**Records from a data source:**
[Start of Attachment]
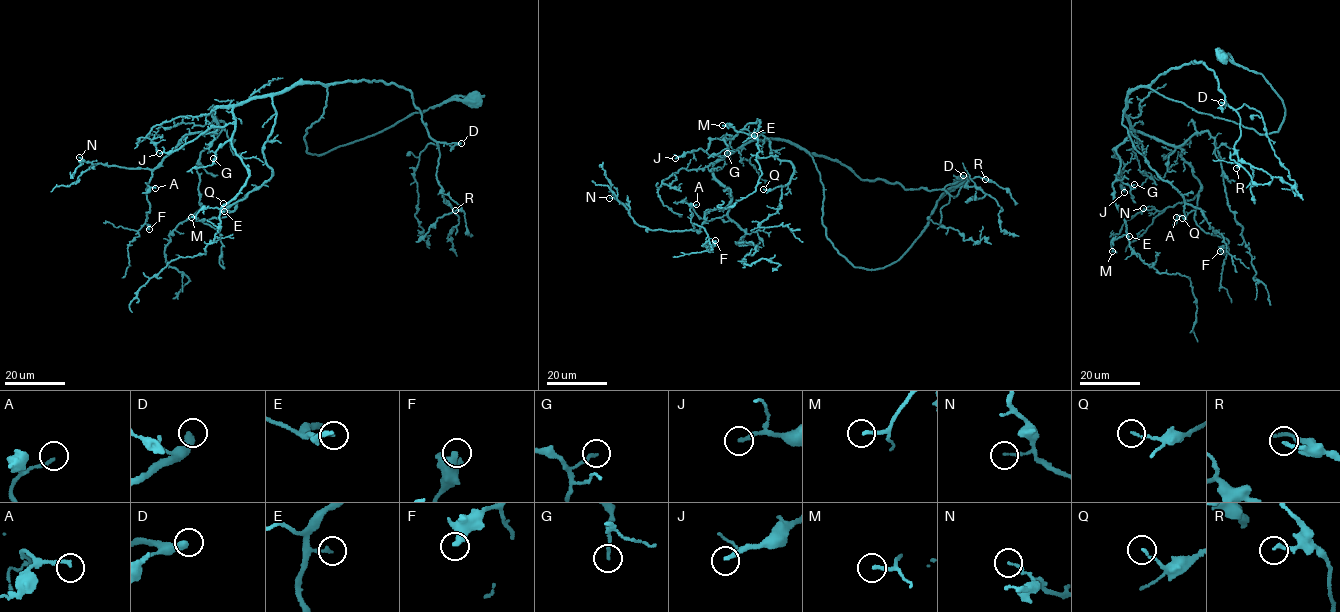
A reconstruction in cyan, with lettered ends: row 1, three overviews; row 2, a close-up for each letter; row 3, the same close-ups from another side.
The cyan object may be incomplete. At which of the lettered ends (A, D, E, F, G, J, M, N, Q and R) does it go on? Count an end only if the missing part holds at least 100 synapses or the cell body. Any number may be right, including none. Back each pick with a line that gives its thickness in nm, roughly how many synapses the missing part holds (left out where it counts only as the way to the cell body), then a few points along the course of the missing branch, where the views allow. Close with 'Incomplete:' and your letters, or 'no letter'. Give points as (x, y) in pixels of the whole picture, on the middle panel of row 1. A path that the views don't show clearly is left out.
D: 360 nm thick; about 400 synapses; missing branch runs (963, 175), (972, 134), (1007, 100), (1006, 84), (991, 71), (978, 66), (961, 36)
Incomplete: D

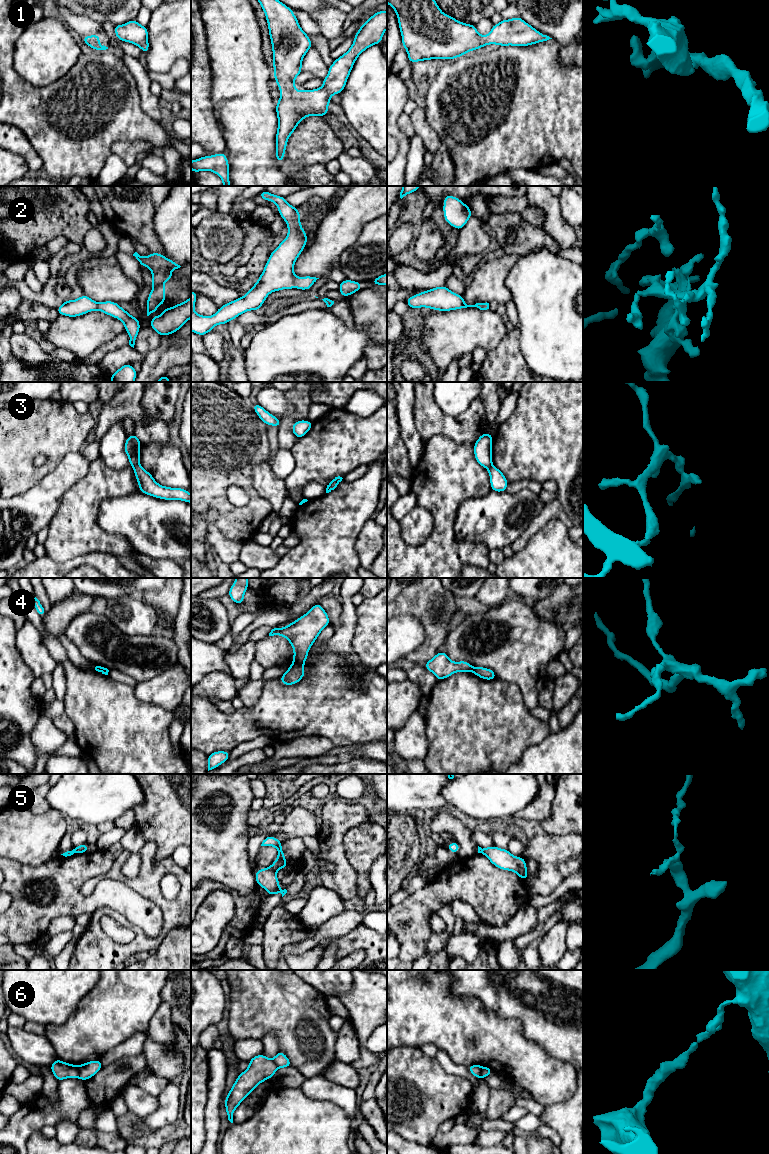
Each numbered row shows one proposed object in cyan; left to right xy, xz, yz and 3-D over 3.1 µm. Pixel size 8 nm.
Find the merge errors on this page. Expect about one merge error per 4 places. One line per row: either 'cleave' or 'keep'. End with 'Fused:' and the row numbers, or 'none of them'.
1: keep
2: keep
3: cleave
4: cleave
5: cleave
6: cleave
Fused: 3, 4, 5, 6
[End of Attachment]
**WHAT THE TASK ASKS:** What is needed is an exact copy of the records above, with no pictures in it.

**WRITTEN ANSWER:**
A reconstruction in cyan, with lettered ends: row 1, three overviews; row 2, a close-up for each letter; row 3, the same close-ups from another side.
The cyan object may be incomplete. At which of the lettered ends (A, D, E, F, G, J, M, N, Q and R) does it go on? Count an end only if the missing part holds at least 100 synapses or the cell body. Any number may be right, including none. Back each pick with a line that gives its thickness in nm, roughly how many synapses the missing part holds (left out where it counts only as the way to the cell body), then a few points along the course of the missing branch, where the views allow. Close with 'Incomplete:' and your letters, or 'no letter'. Give points as (x, y) in pixels of the whole picture, on the middle panel of row 1. A path that the views don't show clearly is left out.
D: 360 nm thick; about 400 synapses; missing branch runs (963, 175), (972, 134), (1007, 100), (1006, 84), (991, 71), (978, 66), (961, 36)
Incomplete: D

Each numbered row shows one proposed object in cyan; left to right xy, xz, yz and 3-D over 3.1 µm. Pixel size 8 nm.
Find the merge errors on this page. Expect about one merge error per 4 places. One line per row: either 'cleave' or 'keep'. End with 'Fused:' and the row numbers, or 'none of them'.
1: keep
2: keep
3: cleave
4: cleave
5: cleave
6: cleave
Fused: 3, 4, 5, 6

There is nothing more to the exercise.